● **Task objective**
What is needed is a copy of each line in the listing that contains "cytoplasmic".

Start of Data under study

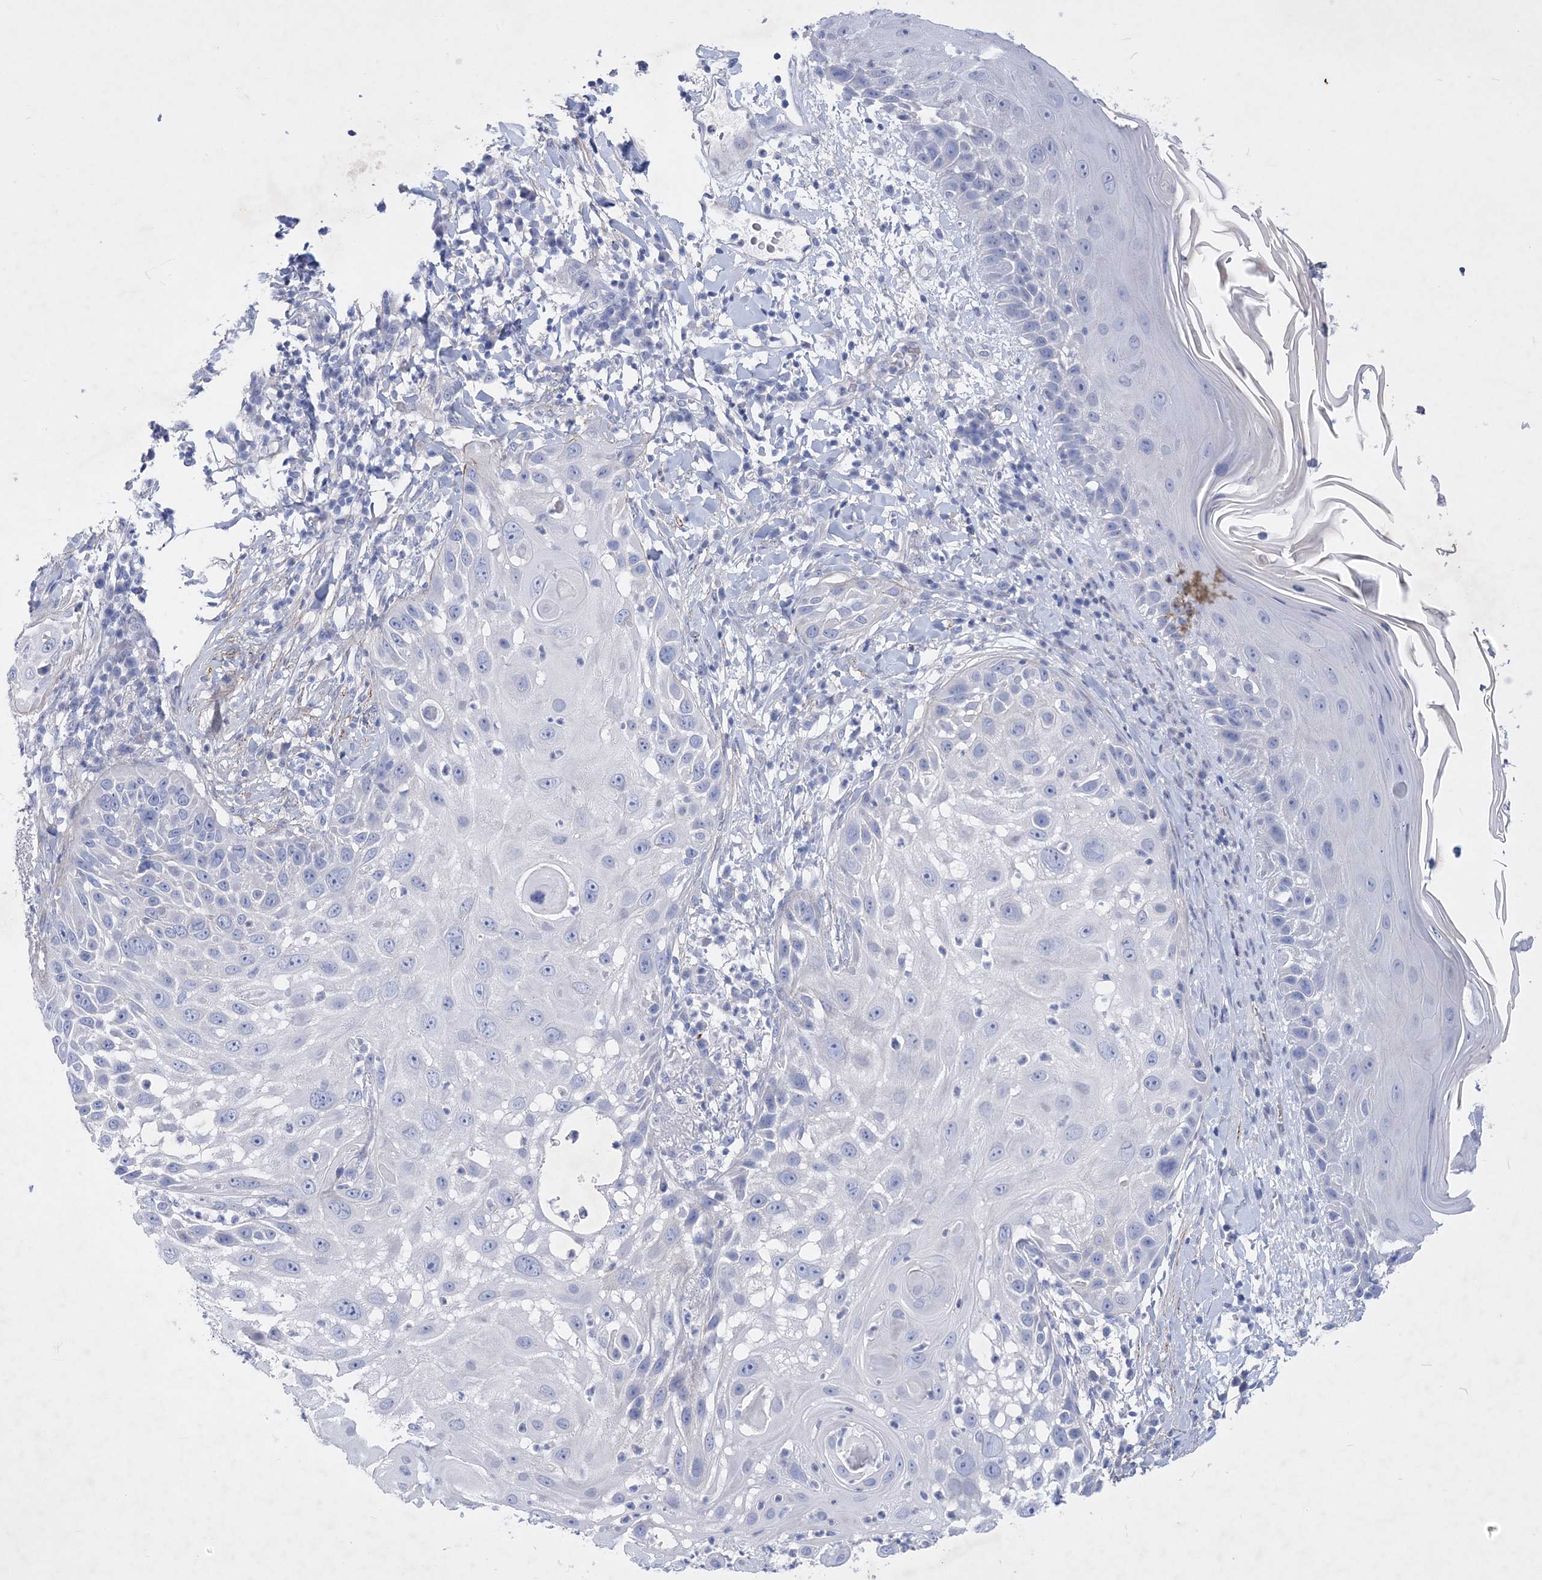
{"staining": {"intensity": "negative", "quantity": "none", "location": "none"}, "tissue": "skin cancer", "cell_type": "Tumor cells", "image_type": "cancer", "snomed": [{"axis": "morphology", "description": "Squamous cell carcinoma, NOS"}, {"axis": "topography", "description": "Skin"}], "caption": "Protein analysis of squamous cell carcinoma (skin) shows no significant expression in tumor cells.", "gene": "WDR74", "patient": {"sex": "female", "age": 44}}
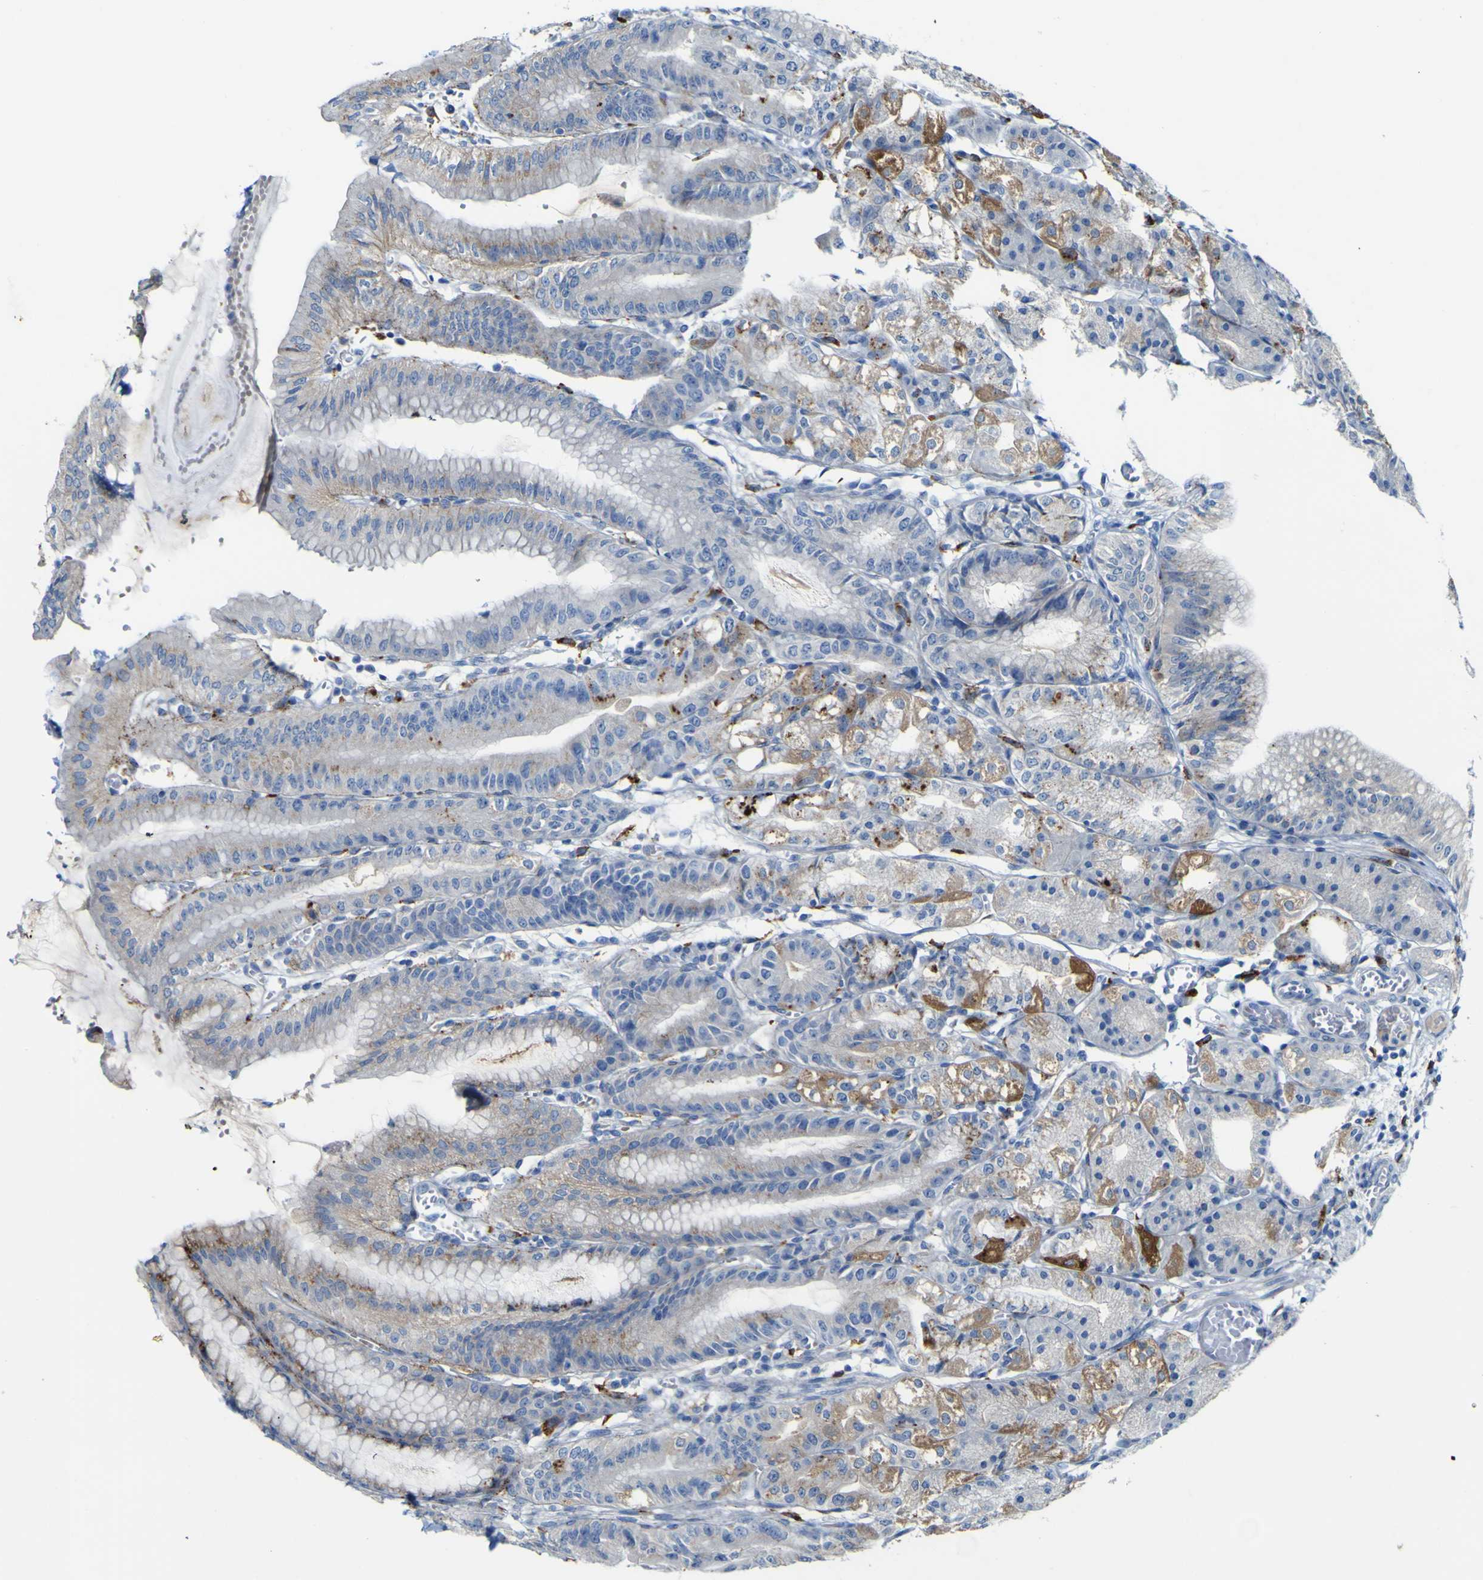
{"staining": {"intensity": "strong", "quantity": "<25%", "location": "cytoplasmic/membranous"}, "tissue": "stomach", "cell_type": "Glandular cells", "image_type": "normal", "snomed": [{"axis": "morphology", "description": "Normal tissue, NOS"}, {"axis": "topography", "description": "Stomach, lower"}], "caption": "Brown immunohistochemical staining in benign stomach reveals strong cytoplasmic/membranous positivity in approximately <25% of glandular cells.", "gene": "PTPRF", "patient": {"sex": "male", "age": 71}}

End of Data under study
Start of Data under study

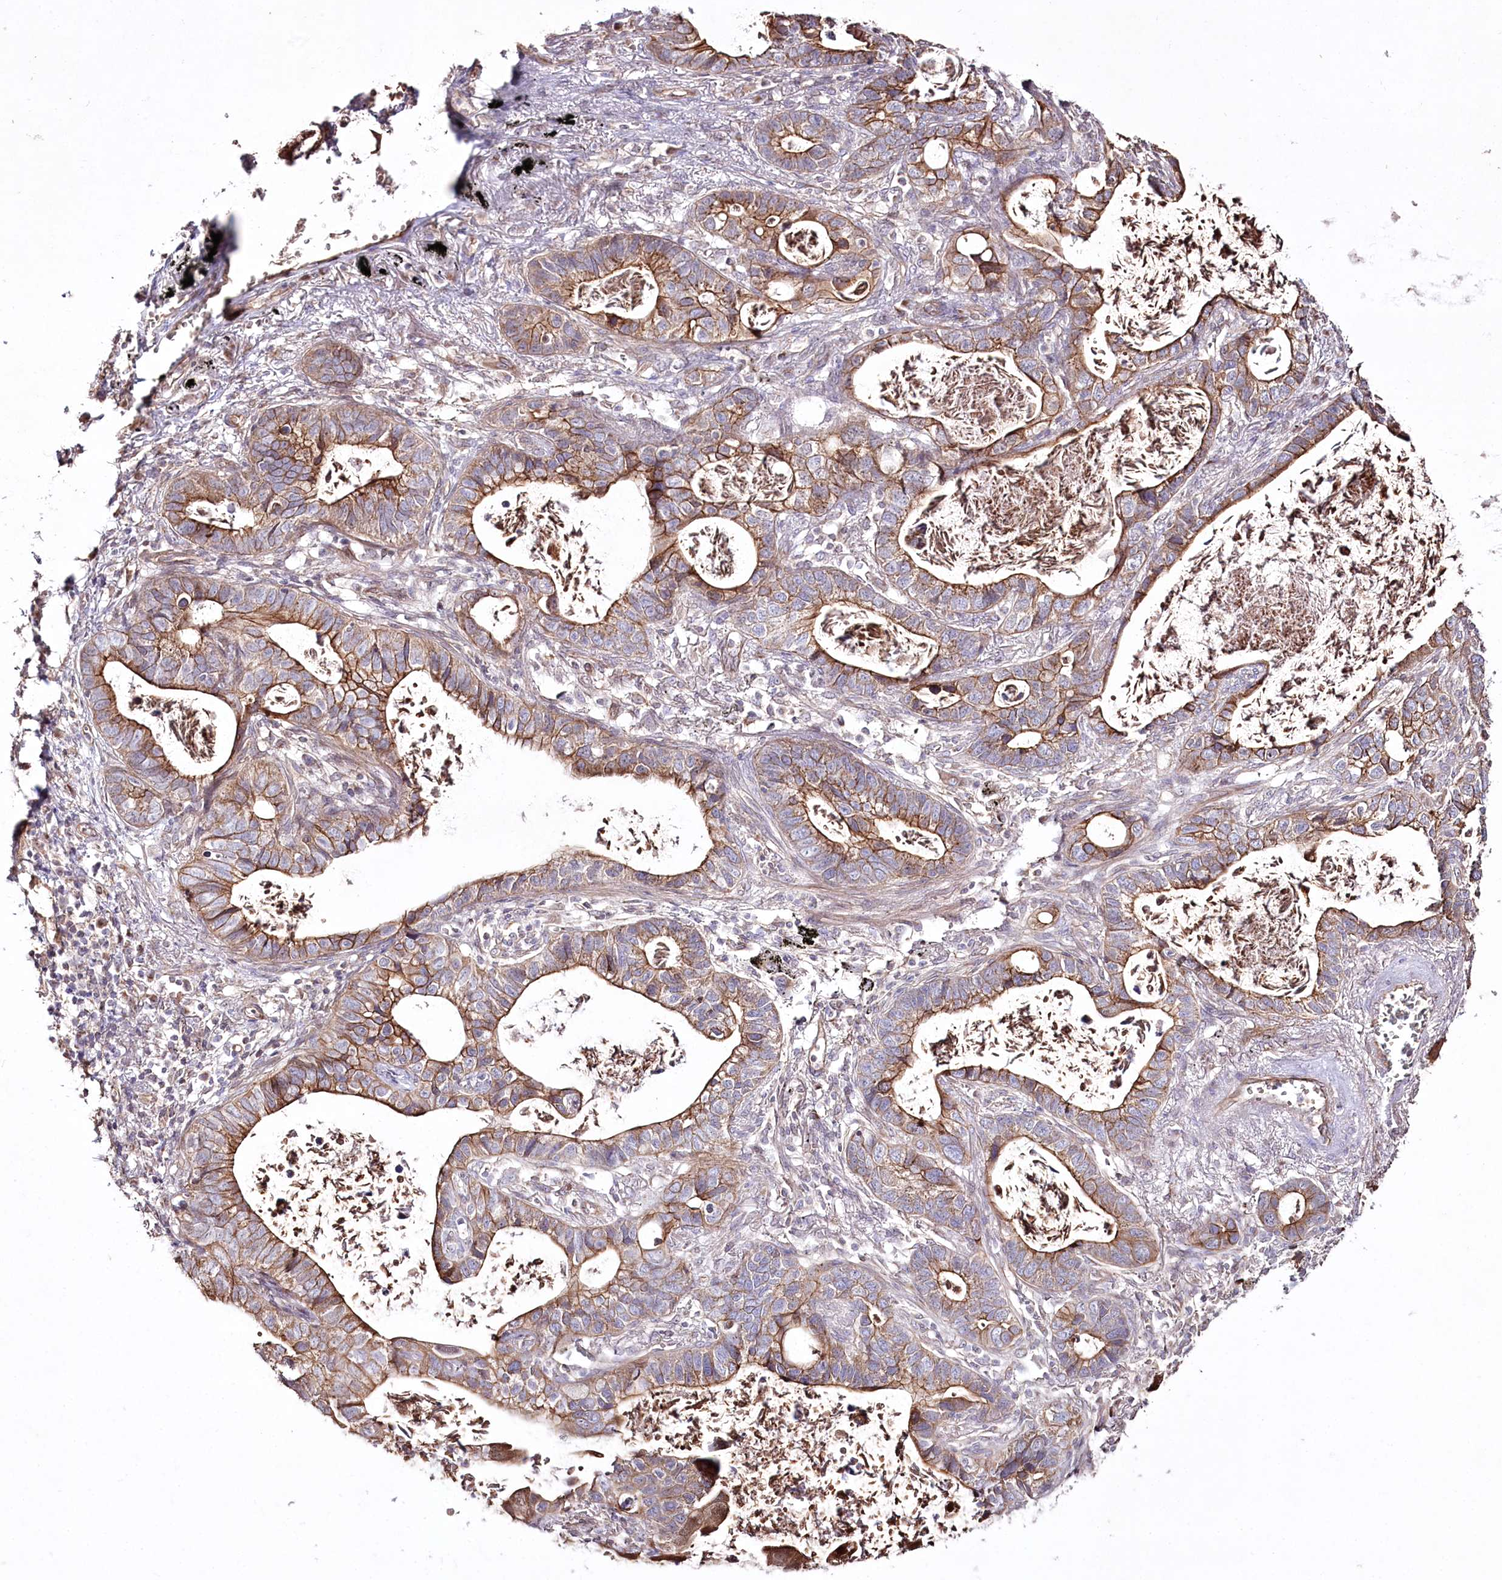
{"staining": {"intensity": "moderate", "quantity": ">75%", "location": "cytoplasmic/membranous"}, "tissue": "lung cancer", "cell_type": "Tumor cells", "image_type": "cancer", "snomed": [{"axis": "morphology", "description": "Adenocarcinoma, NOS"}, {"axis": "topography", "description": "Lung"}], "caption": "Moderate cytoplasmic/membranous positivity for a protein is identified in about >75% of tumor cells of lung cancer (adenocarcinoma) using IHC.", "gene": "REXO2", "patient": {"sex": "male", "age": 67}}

End of Data under study
Start of Data under study

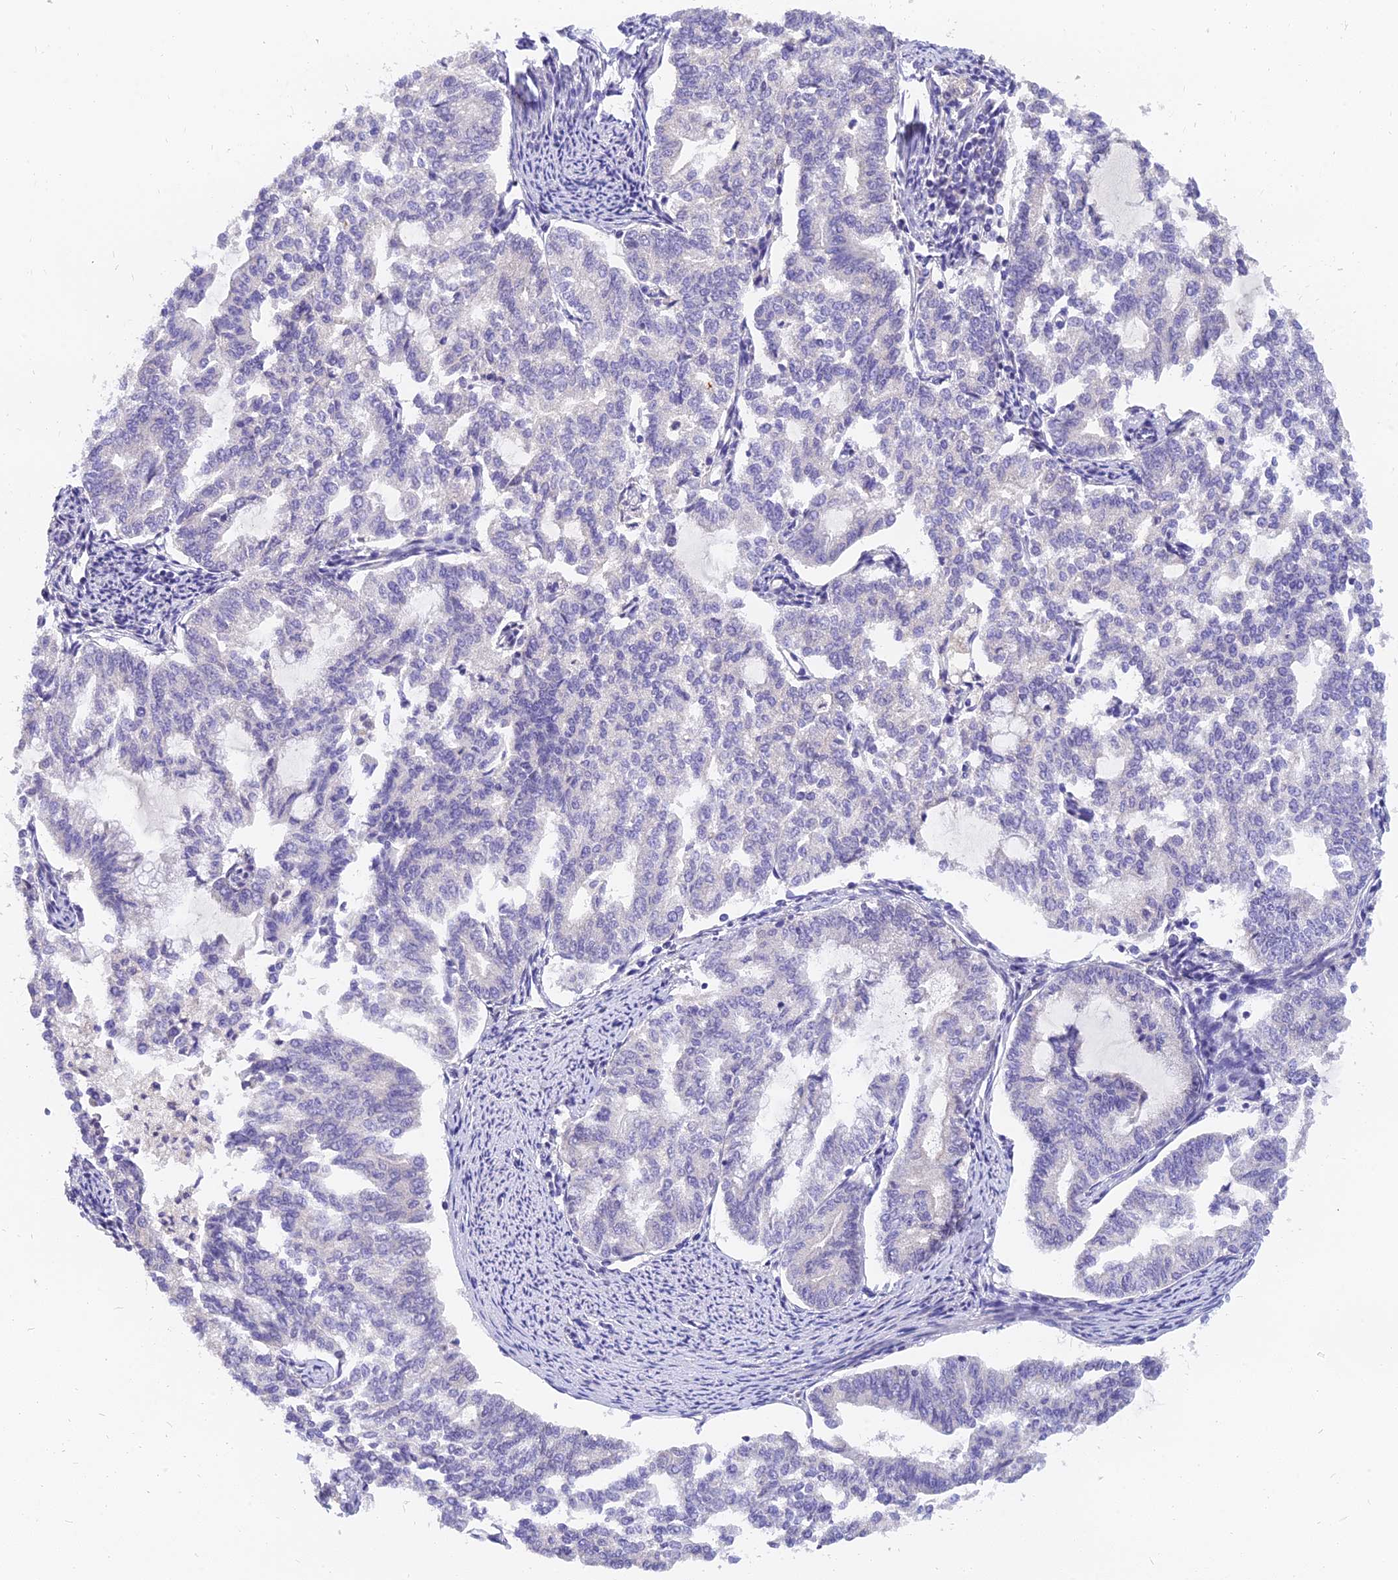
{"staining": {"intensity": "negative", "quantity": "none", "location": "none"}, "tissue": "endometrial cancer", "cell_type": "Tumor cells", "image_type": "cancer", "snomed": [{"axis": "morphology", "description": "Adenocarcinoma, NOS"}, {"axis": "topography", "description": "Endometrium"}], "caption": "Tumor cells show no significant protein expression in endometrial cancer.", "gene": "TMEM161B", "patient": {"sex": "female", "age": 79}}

End of Data under study

● **Response area**
{"staining": {"intensity": "strong", "quantity": "<25%", "location": "cytoplasmic/membranous"}, "tissue": "stomach", "cell_type": "Glandular cells", "image_type": "normal", "snomed": [{"axis": "morphology", "description": "Normal tissue, NOS"}, {"axis": "topography", "description": "Stomach, lower"}], "caption": "Brown immunohistochemical staining in benign stomach reveals strong cytoplasmic/membranous positivity in approximately <25% of glandular cells.", "gene": "PTPRF", "patient": {"sex": "male", "age": 71}}
{"staining": {"intensity": "moderate", "quantity": ">75%", "location": "cytoplasmic/membranous"}, "tissue": "lung cancer", "cell_type": "Tumor cells", "image_type": "cancer", "snomed": [{"axis": "morphology", "description": "Adenocarcinoma, NOS"}, {"axis": "topography", "description": "Lung"}], "caption": "Moderate cytoplasmic/membranous positivity for a protein is identified in about >75% of tumor cells of lung cancer (adenocarcinoma) using IHC.", "gene": "REXO2", "patient": {"sex": "male", "age": 67}}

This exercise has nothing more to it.